First of all, I know that I have to ask this on github but the contributor of stringtie2 not open for asking the question about the issue. Here is the problem I found. I want the gff output for investigate annotation, coverage and abundance. However, the its give me an error. Like this
WARNING: no reference transcripts were found for the genomic sequences where reads were mapped! Please make sure the -G annotation file uses the same naming convention for the genome sequences.
My input is nanopore long read prokaryote's whole transcriptome as sorted BAM file which mapping by using minimap2 with the cDNA (cds) FASTA file as reference. I have use the reference both ensembl and NCBI but they all gave me an error. I also tried with galaxy and it still give me the same result....
What step that I have missed?
Here my command use
minimap2 -a -x map-ont [myref.fa] [my.fastq]| samtools view -b - -o [my.bam]
samtools sort -T tmp -o [my.sorted.bam] [my.bam] && samtools index [my.sorted.bam]
stringtie -L [my.sortedbam] -G [ref.gtf] -o [my.gtf]
Any suggestion? maybe about the parameters or options that I have to optimize for the nanopore data. Thanks in advance
Why are you going to all this trouble when you have the simplest possible case of RNAseq?

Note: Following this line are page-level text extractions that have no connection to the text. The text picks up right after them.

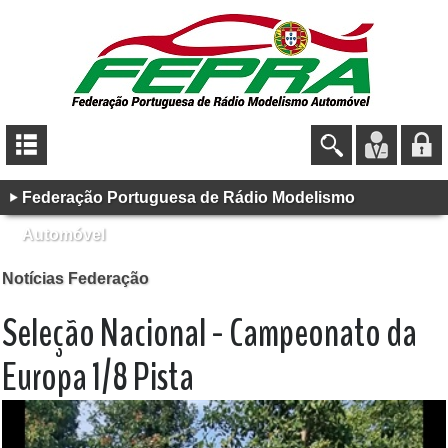
Federação Portuguesa de Rádio Modelismo
Automóvel
Notícias Federação
Seleção Nacional - Campeonato da
Europa 1/8 Pista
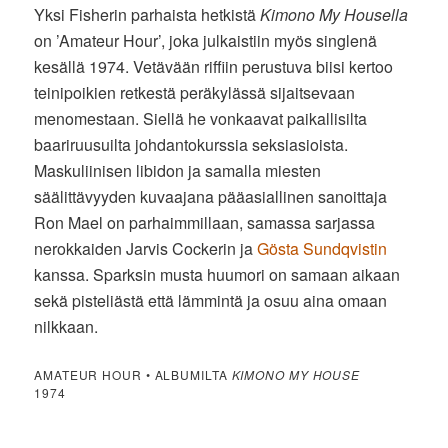
Yksi Fisherin parhaista hetkistä
Kimono My Housella
on ’Amateur Hour’, joka julkaistiin myös singlenä
kesällä 1974. Vetävään riffiin perustuva biisi kertoo
teinipoikien retkestä peräkylässä sijaitsevaan
menomestaan. Siellä he vonkaavat paikallisilta
baariruusuilta johdantokurssia seksiasioista.
Maskuliinisen libidon ja samalla miesten
säälittävyyden kuvaajana pääasiallinen sanoittaja
Ron Mael on parhaimmillaan, samassa sarjassa
nerokkaiden Jarvis Cockerin ja
Gösta Sundqvistin
kanssa. Sparksin musta huumori on samaan aikaan
sekä pisteliästä että lämmintä ja osuu aina omaan
nilkkaan.
AMATEUR HOUR • ALBUMILTA
KIMONO MY HOUSE
1974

You have a prokaryotic genome which should have no splicing. You are using long reads so even for the longest genes your reads should already cover the entire gene. Can you tell us how these libraries were made? Was there any fragmentation done after conversion of RNA to cDNA or were you sequencing RNA directly (which is possible with nanopore)? Are you seeing polycistronic reads (where reads cover multiple genes) in your data (they will show multi-mapping/seconday alignments if you aligned to just CDS fasta)?
Are you simply trying to replicate the analysis they report? I looked at the manuscript briefly and the data analysis is described in sufficient details to allow replication.